Document 4 – Louis-Ferdinand Céline, Voyage au bout de la nuit (1932)

Serais-je donc le seul lâche sur la terre? Pensais-je. Et avec quel effroi!… Perdu parmi deux millions de fous héroïques et déchaînés et armés jusqu’aux cheveux? Avec casques, sans casques, sans chevaux, sur motos, hurlants, en autos, sifflants, tirailleurs, comploteurs, volants, à genoux, creusant, se défilant, caracolant dans les sentiers, pétaradant, enfermés sur la terre comme dans un cabanon, pour y tout détruire, Allemagne, France et Continents, tout ce qui respire, détruire, plus enragés que les chiens, adorant leur rage (ce que les chiens ne font pas), cent, mille fois plus enragés que mille chiens et tellement plus vicieux! Nous étions jolis! Décidément, je le concevais, je m’étais embarqué dans une croisade apocalyptique. On est puceau de l’Horreur comme on l’est de la volupté. Comment aurais-je pu me douter moi de cette horreur en quittant la place Clichy? Qui aurait pu prévoir, avant d’entrer vraiment dans la guerre, tout ce que contenait la sale âme héroïque et fainéante des hommes? À présent, j’étais pris dans cette fuite en masse, vers le meurtre en commun, vers le feu… Ça venait des profondeurs et c’était arrivé. Le colonel ne bronchait toujours pas, je le regardais recevoir, sur le talus, des petites lettres du général qu’il déchirait ensuite menu, les ayant lues sans hâte, entre les balles. Dans aucune d’elles, il n’y avait donc l’ordre d’arrêter net cette abomination? On ne lui disait donc pas d’en haut qu’il y avait méprise? Abominable erreur? Maldonne? Qu’on s’était trompé? Que c’était des manœuvres pour rire qu’on avait voulu faire, et pas des assassinats! Mais non! «Continuez, colonel, vous êtes dans la bonne voie!» Voilà sans doute ce que lui écrivait le général des Entrayes, de la division, notre chef à tous, dont il recevait une enveloppe chaque cinq minutes, par un agent de liaison, que la peur rendait chaque fois un peu plus vert et foireux. J’en aurais fait mon frère peureux de ce garçon-là! Mais on n’avait pas le temps de fraterniser non plus. Donc pas d’erreur? Ce qu’on faisait à se tirer dessus, comme ça, sans même se voir, n’était pas défendu! Cela faisait partie des choses qu’on peut faire sans mériter une bonne engueulade. C’était même reconnu, encouragé sans doute par les gens sérieux, comme le tirage au sort, les fiançailles, la chasse à courre!… Rien à dire. Je venais de découvrir d’un coup la guerre tout entière. J’étais dépucelé.

 

Document 5 – Samuel Beckett, L’Innommable (1953)
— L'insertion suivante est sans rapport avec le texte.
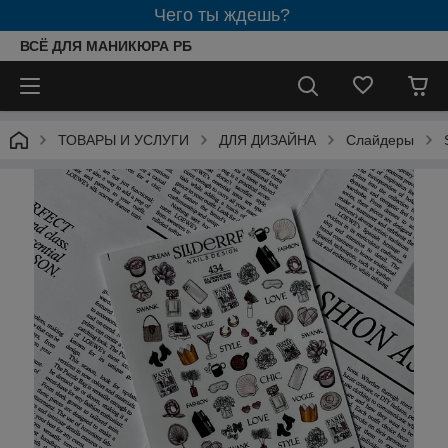
Чего ты ждешь?
ВСЁ ДЛЯ МАНИКЮРА РБ
ТОВАРЫ И УСЛУГИ
ДЛЯ ДИЗАЙНА
Слайдеры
Moi, dont je ne sais rien, je sais que j’ai les yeux ouverts, à cause des larmes qui en coulent sans cesse. Je me sais assis, les mains sur les genoux, à cause de la pression contre mes fesses, contre les plantes de mes pieds, contre mes mains, contre mes genoux. […] Je rapporte ces détails, pour m’assurer que je ne suis pas sur le dos, les jambes pliées et en l’air, les yeux fermés. Il est bon de s’assurer de sa position corporelle dès le début, avant de passer à des choses importantes. Mais qu’est ce qui indique que je regarde droit devant moi, comme je l’ai indiqué?

 

QUESTIONS:

  • Quelles sont les caractéristiques du héros dans chacun de ces textes?
  • Comment évolue la notion de héros au cours du temps?
  • En quoi l’évolution de l’image du héros a-t-elle des répercussions sur le roman même?